**Task item**
Look below. Copy each line that has "github" in it.
(Recorded information Opens)
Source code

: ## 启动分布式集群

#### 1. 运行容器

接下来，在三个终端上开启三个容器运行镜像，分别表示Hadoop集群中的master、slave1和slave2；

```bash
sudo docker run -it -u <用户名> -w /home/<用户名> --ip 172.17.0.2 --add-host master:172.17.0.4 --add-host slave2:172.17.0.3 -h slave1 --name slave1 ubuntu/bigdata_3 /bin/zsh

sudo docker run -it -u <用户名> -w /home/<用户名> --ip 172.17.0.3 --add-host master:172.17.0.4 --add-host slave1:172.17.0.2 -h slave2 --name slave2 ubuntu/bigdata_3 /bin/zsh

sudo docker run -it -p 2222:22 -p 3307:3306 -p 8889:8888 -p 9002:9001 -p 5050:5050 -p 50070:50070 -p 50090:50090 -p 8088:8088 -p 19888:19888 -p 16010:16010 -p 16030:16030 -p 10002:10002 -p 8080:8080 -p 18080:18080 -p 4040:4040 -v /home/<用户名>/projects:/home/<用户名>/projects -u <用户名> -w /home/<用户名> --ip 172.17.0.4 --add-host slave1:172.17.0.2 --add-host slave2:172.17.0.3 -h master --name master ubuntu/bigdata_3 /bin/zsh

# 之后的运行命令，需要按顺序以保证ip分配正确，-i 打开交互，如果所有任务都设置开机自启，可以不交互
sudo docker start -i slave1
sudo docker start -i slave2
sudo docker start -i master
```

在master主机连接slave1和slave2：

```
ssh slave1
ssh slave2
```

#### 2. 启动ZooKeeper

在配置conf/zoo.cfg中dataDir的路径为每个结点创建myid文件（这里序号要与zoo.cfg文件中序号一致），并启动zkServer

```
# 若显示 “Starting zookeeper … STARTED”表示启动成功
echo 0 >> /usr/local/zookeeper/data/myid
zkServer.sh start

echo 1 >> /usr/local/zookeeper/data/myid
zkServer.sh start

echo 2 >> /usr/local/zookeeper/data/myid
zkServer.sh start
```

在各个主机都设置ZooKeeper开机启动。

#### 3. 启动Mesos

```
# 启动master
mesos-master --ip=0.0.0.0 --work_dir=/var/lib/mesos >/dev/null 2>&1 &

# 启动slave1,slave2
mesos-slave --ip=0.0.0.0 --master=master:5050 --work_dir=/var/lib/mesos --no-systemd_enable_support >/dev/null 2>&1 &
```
(Recorded information Closes)
(Recorded information Opens)
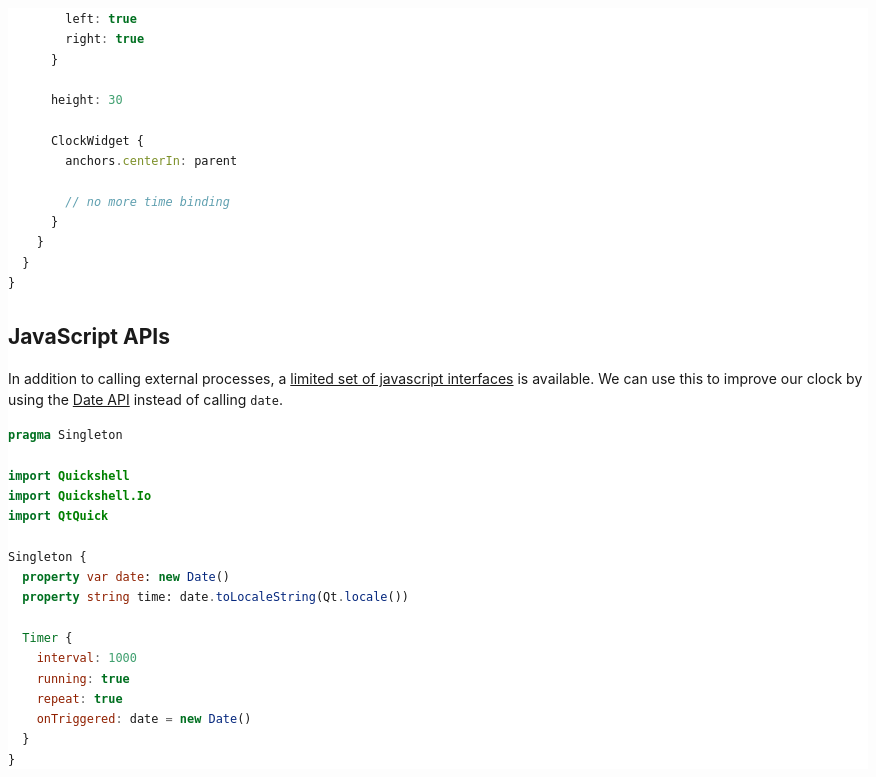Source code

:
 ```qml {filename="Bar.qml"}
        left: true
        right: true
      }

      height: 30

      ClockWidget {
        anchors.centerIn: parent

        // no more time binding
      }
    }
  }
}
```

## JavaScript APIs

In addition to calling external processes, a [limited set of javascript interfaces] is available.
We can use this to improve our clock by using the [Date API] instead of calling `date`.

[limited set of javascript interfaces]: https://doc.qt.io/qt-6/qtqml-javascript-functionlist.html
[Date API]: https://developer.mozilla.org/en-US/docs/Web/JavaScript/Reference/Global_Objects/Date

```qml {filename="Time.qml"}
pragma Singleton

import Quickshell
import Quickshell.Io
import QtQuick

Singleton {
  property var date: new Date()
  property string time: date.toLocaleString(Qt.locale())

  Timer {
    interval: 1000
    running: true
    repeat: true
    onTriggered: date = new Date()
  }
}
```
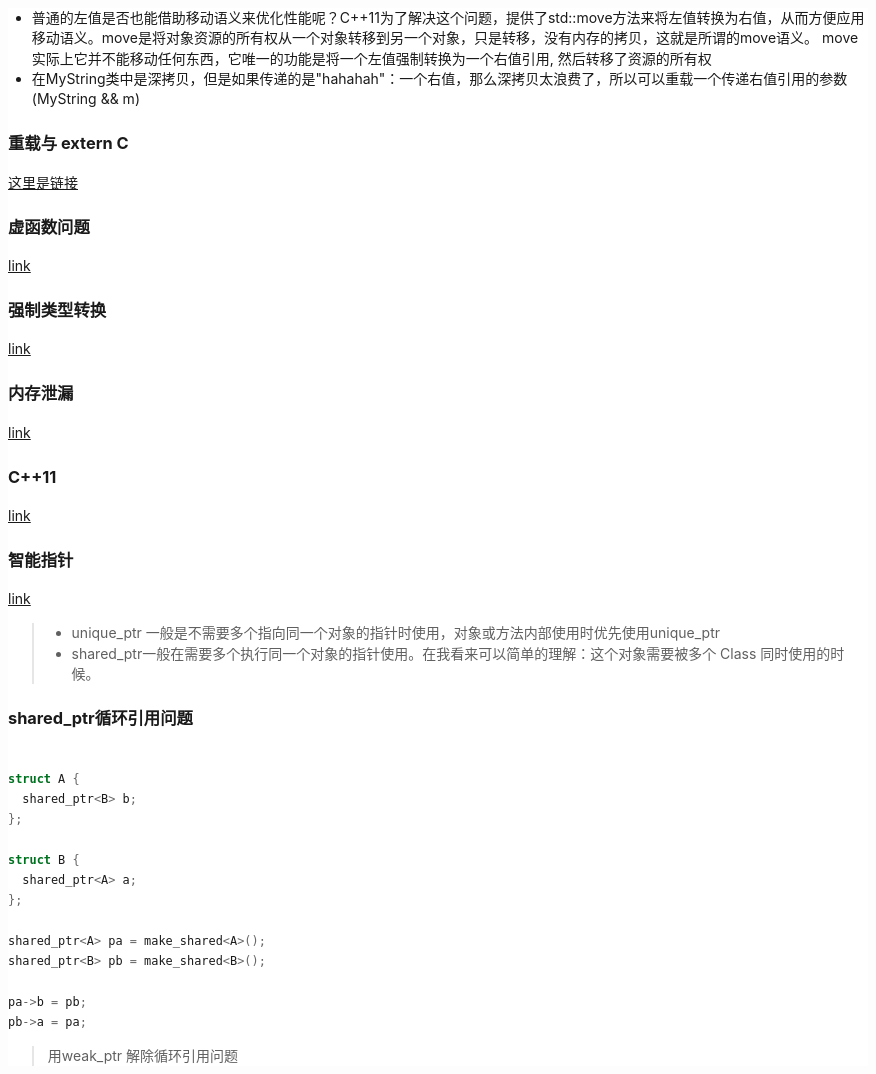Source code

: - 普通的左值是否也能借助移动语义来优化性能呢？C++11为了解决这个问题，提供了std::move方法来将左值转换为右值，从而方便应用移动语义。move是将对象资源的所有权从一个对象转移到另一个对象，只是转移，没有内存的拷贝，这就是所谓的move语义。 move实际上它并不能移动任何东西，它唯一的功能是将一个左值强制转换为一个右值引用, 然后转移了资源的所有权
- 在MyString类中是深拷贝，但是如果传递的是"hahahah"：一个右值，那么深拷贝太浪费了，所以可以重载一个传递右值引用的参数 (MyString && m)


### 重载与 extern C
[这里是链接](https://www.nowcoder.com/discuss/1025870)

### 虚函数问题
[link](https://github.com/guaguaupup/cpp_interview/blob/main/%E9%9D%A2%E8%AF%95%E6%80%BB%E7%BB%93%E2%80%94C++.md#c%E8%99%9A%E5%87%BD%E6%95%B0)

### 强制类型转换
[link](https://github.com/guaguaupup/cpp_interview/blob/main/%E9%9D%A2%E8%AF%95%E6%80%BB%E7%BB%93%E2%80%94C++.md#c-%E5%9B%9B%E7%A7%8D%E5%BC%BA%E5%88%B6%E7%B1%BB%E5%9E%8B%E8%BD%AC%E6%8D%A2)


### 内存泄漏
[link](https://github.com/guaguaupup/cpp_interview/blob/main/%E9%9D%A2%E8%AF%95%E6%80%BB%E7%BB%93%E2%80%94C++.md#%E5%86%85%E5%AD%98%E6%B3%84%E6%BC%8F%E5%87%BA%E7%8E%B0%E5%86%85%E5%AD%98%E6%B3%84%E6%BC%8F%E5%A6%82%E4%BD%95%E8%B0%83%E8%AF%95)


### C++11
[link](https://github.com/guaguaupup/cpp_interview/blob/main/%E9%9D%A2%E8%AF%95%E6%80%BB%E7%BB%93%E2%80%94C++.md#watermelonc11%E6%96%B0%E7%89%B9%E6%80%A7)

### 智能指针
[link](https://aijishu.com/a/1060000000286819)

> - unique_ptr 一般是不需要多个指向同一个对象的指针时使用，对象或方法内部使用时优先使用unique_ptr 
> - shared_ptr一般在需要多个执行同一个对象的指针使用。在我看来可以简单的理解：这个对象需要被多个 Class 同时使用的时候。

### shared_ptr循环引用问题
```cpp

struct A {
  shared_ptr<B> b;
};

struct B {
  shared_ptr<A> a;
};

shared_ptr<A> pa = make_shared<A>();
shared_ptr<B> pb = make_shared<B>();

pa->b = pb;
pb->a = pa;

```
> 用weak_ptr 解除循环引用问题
(Recorded information Closes)
(Recorded information Opens)
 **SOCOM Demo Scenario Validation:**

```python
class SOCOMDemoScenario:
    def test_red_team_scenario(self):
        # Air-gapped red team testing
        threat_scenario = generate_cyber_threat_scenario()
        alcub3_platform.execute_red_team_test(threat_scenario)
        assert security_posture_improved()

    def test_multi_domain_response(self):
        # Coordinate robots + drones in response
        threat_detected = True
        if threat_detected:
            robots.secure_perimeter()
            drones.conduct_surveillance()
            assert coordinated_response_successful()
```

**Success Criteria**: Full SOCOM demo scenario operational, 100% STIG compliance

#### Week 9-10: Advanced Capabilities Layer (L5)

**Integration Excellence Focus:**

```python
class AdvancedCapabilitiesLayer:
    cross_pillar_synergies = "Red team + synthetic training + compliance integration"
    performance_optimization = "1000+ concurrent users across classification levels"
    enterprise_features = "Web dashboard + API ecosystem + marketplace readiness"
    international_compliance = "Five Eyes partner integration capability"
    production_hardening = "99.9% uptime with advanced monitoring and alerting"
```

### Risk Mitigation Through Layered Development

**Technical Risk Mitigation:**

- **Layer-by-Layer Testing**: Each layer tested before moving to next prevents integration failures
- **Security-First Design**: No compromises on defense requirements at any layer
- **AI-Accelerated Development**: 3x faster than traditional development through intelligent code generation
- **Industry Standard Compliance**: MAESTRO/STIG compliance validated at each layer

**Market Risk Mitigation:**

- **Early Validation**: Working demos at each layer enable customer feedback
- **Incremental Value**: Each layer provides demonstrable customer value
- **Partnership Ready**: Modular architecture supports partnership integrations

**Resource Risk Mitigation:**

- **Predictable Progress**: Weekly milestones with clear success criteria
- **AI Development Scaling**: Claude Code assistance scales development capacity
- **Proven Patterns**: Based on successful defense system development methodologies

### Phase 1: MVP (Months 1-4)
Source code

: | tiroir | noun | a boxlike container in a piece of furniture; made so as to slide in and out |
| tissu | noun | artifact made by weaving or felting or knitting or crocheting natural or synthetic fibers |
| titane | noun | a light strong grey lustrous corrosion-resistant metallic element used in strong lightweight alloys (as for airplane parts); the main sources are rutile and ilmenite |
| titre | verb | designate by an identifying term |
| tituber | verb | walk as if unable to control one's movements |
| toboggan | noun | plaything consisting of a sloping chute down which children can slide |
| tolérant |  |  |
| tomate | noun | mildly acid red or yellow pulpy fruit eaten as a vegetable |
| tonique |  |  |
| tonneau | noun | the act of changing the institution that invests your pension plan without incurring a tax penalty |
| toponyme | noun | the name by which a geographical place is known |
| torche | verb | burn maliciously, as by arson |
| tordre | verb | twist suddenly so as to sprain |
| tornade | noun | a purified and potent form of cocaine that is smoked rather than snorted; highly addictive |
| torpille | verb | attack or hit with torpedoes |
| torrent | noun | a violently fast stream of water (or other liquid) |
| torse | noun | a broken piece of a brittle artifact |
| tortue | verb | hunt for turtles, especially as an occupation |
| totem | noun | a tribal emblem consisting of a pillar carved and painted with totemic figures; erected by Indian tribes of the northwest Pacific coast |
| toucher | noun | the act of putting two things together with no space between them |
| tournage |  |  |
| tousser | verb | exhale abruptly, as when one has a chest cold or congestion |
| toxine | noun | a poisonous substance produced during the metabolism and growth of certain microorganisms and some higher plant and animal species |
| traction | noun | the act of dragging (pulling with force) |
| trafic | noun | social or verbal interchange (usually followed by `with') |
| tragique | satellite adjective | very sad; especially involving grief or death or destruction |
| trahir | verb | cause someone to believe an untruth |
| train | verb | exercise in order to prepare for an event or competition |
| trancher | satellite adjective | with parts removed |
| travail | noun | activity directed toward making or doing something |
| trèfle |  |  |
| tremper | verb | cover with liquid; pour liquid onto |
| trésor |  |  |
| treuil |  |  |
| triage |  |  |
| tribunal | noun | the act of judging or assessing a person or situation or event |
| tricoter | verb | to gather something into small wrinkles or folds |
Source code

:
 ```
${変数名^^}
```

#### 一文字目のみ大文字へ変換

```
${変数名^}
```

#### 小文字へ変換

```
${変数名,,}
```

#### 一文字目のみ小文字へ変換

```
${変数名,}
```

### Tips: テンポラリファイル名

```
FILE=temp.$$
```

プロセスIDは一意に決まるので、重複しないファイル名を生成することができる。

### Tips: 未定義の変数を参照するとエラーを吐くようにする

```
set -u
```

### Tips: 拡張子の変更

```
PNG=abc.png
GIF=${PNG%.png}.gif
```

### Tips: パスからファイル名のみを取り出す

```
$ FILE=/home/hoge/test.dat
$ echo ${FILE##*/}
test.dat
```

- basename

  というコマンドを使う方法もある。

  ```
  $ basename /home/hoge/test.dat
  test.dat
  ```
(Recorded information Closes)
**Exercise solution**
[link](https://github.com/guaguaupup/cpp_interview/blob/main/%E9%9D%A2%E8%AF%95%E6%80%BB%E7%BB%93%E2%80%94C++.md#c%E8%99%9A%E5%87%BD%E6%95%B0)
[link](https://github.com/guaguaupup/cpp_interview/blob/main/%E9%9D%A2%E8%AF%95%E6%80%BB%E7%BB%93%E2%80%94C++.md#c-%E5%9B%9B%E7%A7%8D%E5%BC%BA%E5%88%B6%E7%B1%BB%E5%9E%8B%E8%BD%AC%E6%8D%A2)
[link](https://github.com/guaguaupup/cpp_interview/blob/main/%E9%9D%A2%E8%AF%95%E6%80%BB%E7%BB%93%E2%80%94C++.md#%E5%86%85%E5%AD%98%E6%B3%84%E6%BC%8F%E5%87%BA%E7%8E%B0%E5%86%85%E5%AD%98%E6%B3%84%E6%BC%8F%E5%A6%82%E4%BD%95%E8%B0%83%E8%AF%95)
[link](https://github.com/guaguaupup/cpp_interview/blob/main/%E9%9D%A2%E8%AF%95%E6%80%BB%E7%BB%93%E2%80%94C++.md#watermelonc11%E6%96%B0%E7%89%B9%E6%80%A7)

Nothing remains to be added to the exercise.